大喝如雷!公孫啟那裡容得,身如箭射,絕情劍閃電般先脫手飛出,人也跟著吐掌彈指!他一招三式,一氣呵成!怪叫一聲,兩個賊黨猛向後撤!因為,絕情劍正是直取二賊的脈門!出手之巧,取位之準,使二賊不得不避!如不然,他們的手腕先就不保!這是電光石火的一剎那!公孫啟掌指已經吐勁了。
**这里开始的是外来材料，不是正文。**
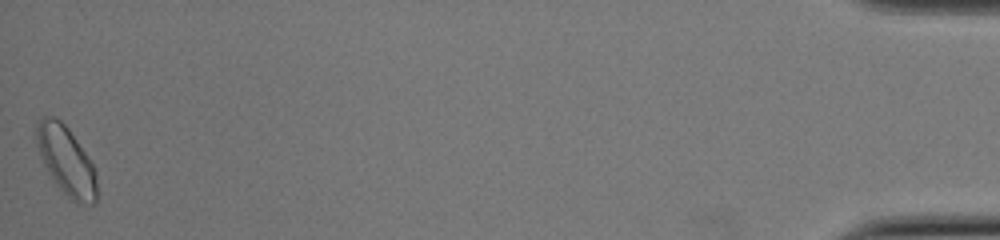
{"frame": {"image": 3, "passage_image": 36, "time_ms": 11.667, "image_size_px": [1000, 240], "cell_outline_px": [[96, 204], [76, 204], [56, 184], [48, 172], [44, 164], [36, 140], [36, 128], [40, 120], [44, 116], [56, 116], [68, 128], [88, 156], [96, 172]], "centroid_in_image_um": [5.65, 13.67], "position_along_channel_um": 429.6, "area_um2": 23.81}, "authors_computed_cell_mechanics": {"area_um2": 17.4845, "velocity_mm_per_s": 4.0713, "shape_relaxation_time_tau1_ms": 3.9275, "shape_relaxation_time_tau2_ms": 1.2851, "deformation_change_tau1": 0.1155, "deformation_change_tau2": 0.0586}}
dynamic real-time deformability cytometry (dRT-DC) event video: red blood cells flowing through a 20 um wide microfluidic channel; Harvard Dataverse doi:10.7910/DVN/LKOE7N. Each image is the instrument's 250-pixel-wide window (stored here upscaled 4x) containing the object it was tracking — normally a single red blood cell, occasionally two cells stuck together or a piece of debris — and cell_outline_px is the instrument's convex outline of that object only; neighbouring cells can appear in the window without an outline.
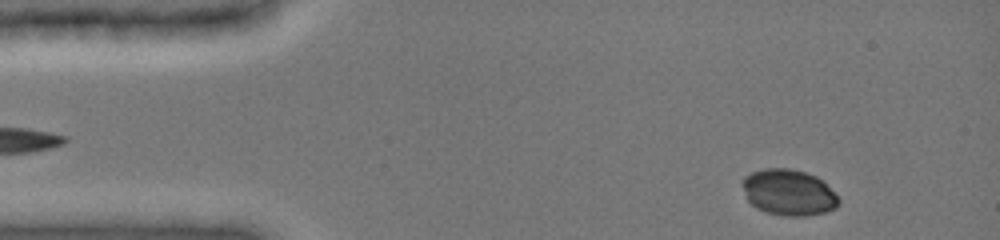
{"species": "common noctule bat (a hibernating species)", "species_latin": "Nyctalus noctula", "temperature_condition": "cold", "stored_images_in_passage": 40, "camera_frame_rate_fps": 3000, "um_per_image_px": 0.085, "animal": {"sex": "female", "body_mass_g": 19.0, "forearm_length_mm": 51.5}, "frame": {"image": 1, "passage_image": 2, "time_ms": 0.333, "image_size_px": [1000, 240], "cell_outline_px": [[840, 204], [836, 208], [824, 212], [808, 216], [784, 216], [764, 212], [756, 208], [748, 200], [744, 188], [744, 176], [752, 172], [768, 168], [788, 168], [804, 172], [816, 176], [840, 200]], "centroid_in_image_um": [67.03, 16.38], "position_along_channel_um": 18.0, "area_um2": 25.49}}
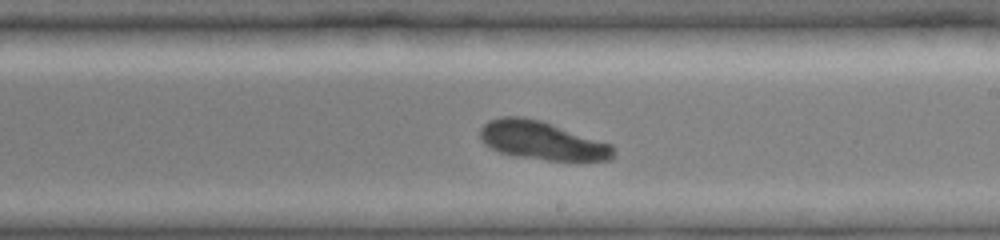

二賊疾閃的身形,連打滴溜轉!因為,劉衝與靈姑在發覺上當之下,情急救人,也雙雙搶攻。正好迎著二賊閃避之勢,二賊確實厲害,居然腳下速閃,不但躲開了公孫啟的一劍、一掌、一指,反而悍不畏死地各出一戟,以攻為守,反撲劉沖和靈姑。劉沖和靈姑當然不願與二賊兩敗俱傷,急忙撤招閃身。
公孫啟斷喝一聲:
「住手」!「卜」地一響,絕情劍本已經射入石壁,投入一半了,公孫啟以極快的手法又把劍收了回來。二賊驚噫了一聲,都張大了眼,張開了嘴,滿頭大汗,滿面驚悸地看著公孫啟,好似兩隻負隅的猛虎!公孫啟先一把拉起仰倒在地尚未及挺身的姍姍,把她放下,才目射神光,盯著對方。「你……你……」二賊氣喘如牛,語不成聲地直指著公孫啟,公孫啟沉聲道:
「引線被我截斷了,你們不相信麼?」二賊驚駭過度,這時定了定神,他們當然相信,否則早已爆炸了,都被活埋了,還能這樣平靜?他倆面面相覷——似乎不相信這竟是事實。而事實又明擺在面前,公孫啟舒緩地道:
「二位是否誤觸機關?」他一指鐵柵門,又道:
「連二位的退路也堵死了?……」對方靠左的一個脫口罵道:
「誰想到他會這樣坑人?連咱們也……」卻被另一個打斷了:
「別亂說,也許是咱們延誤了時間,決不會是有意坑咱們——如果這樣的話,對他又有什麼好處?」另一個就不吭聲了。
這人大約也警覺自己也說溜了嘴,立即哼了一聲:
「你們要怎樣?」一順手中短戟,兇狠地又擺出拼命架勢。
姍姍罵道:
「你們兩個大笨蛋,還要為虎作倀,真算得上是至死不悟了!」公孫啟一擺手:
「姍妹不必如此——」他文雅地向對方一笑:
「我就是公孫啟,想二位……知道了!」對方冷笑介面:
「咱們是死對頭,當然知道你是誰。」很好,公孫啟笑容如故:
「二位是範鳳陽的替身,對嗎?」他「替身」二字說得特別重。